**Exercise objective**. Everything from the opening line of the records below up to and including the line containing "### About Me" should be retyped exactly, minus the pictures.

--- Exercise material ---

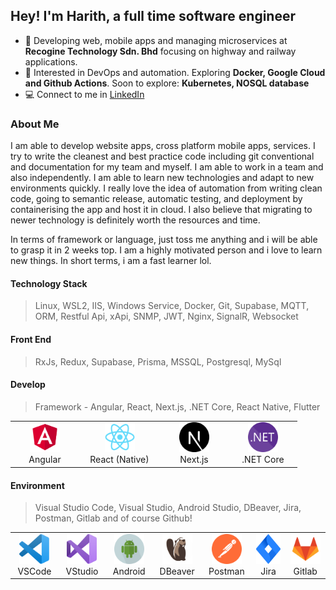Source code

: ## Hey! I'm Harith, a full time software engineer

- 🏢 Developing web, mobile apps and managing microservices at **Recogine Technology Sdn. Bhd** focusing on highway and railway applications.
- 🌱 Interested in DevOps and automation. Exploring **Docker, Google Cloud and Github Actions**. Soon to explore: **Kubernetes, NOSQL database**
- 💻 Connect to me in [LinkedIn](https://www.linkedin.com/in/hrithiqball/)

### About Me

I am able to develop website apps, cross platform mobile apps, services. I try to write the cleanest and best practice code including git conventional and documentation for my team and myself. I am able to work in a team and also independently. I am able to learn new technologies and adapt to new environments quickly. I really love the idea of automation from writing clean code, going to semantic release, automatic testing, and deployment by containerising the app and host it in cloud. I also believe that migrating to newer technology is definitely worth the resources and time.

In terms of framework or language, just toss me anything and i will be able to grasp it in 2 weeks top. I am a highly motivated person and i love to learn new things. In short terms, i am a fast learner lol.

#### Technology Stack

> Linux, WSL2, IIS, Windows Service, Docker, Git, Supabase, MQTT, ORM, Restful Api, xApi, SNMP, JWT, Nginx, SignalR, Websocket

#### Front End

> RxJs, Redux, Supabase, Prisma, MSSQL, Postgresql, MySql

#### Develop

> Framework - Angular, React, Next.js, .NET Core, React Native, Flutter

<table>
    <tr>
        <td align="center" width="96">
            <img src="./img/angular.svg" width="48" height="48" alt="Angular"/>
            <br />Angular
        </td>
        <td align="center" width="115">
            <img src="./img/react-original.svg" width="48" height="48" alt="React" />
            <br />React (Native)
        </td>
        <td align="center" width="96">
            <img src="./img/next.svg" width="48" height="48" alt="Next.js"/>
            <br />Next.js
        </td>
        <td align="center" width="96">
            <img src="./img/dotnet.svg" width="48" height="48" alt=".net"/>
            <br />.NET Core
        </td>
        <!-- <td align="center" width="96">
            <img src="./img/flutter.svg" width="48" height="48" alt="Flutter"/>
            <br />Flutter
        </td> -->
    </tr>
</table>

#### Environment

> Visual Studio Code, Visual Studio, Android Studio, DBeaver, Jira, Postman, Gitlab and of course Github!

<table>
    <tr>
        <td align="center" width="96">
                <img
                    src="./img/vscode.svg"
                    width="48"
                    height="48"
                    alt="Visual Studio Code"
                />
            VSCode
        </td>
        <td align="center" width="96">
                <img
                    src="./img/vstudio.svg"
                    width="48"
                    height="48"
                    alt="Visual Studio"
                />
            <br />
            VStudio
        </td>
        <td align="center" width="96">
                <img
                    src="./img/android.svg"
                    width="48"
                    height="48"
                    alt="Android Studio"
                />
            Android
        </td>
        <td align="center" width="96">
                <img
                    src="./img/dbeaver2.svg"
                    width="48"
                    height="48"
                    alt="DBeaver"
                />
            <br />
            DBeaver
        </td>
        <td align="center" width="96">
                <img
                    src="./img/postman.svg"
                    width="48"
                    height="48"
                    alt="Postman"
                />
            <br />
            Postman
        </td>
        <td align="center" width="96">
                <img
                    src="./img/jira.svg"
                    width="48"
                    height="48"
                    alt="DBeaver"
                />
            <br />
            Jira
        </td>
        <td align="center" width="96">
                <img
                    src="./img/gitlab.svg"
                    width="48"
                    height="48"
                    alt="Gitlab"
                />
            <br />
            Gitlab
        </td>
    </tr>
</table>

---

**Completed task**.
Source code

: ## Hey! I'm Harith, a full time software engineer

- 🏢 Developing web, mobile apps and managing microservices at **Recogine Technology Sdn. Bhd** focusing on highway and railway applications.
- 🌱 Interested in DevOps and automation. Exploring **Docker, Google Cloud and Github Actions**. Soon to explore: **Kubernetes, NOSQL database**
- 💻 Connect to me in [LinkedIn](https://www.linkedin.com/in/hrithiqball/)

### About Me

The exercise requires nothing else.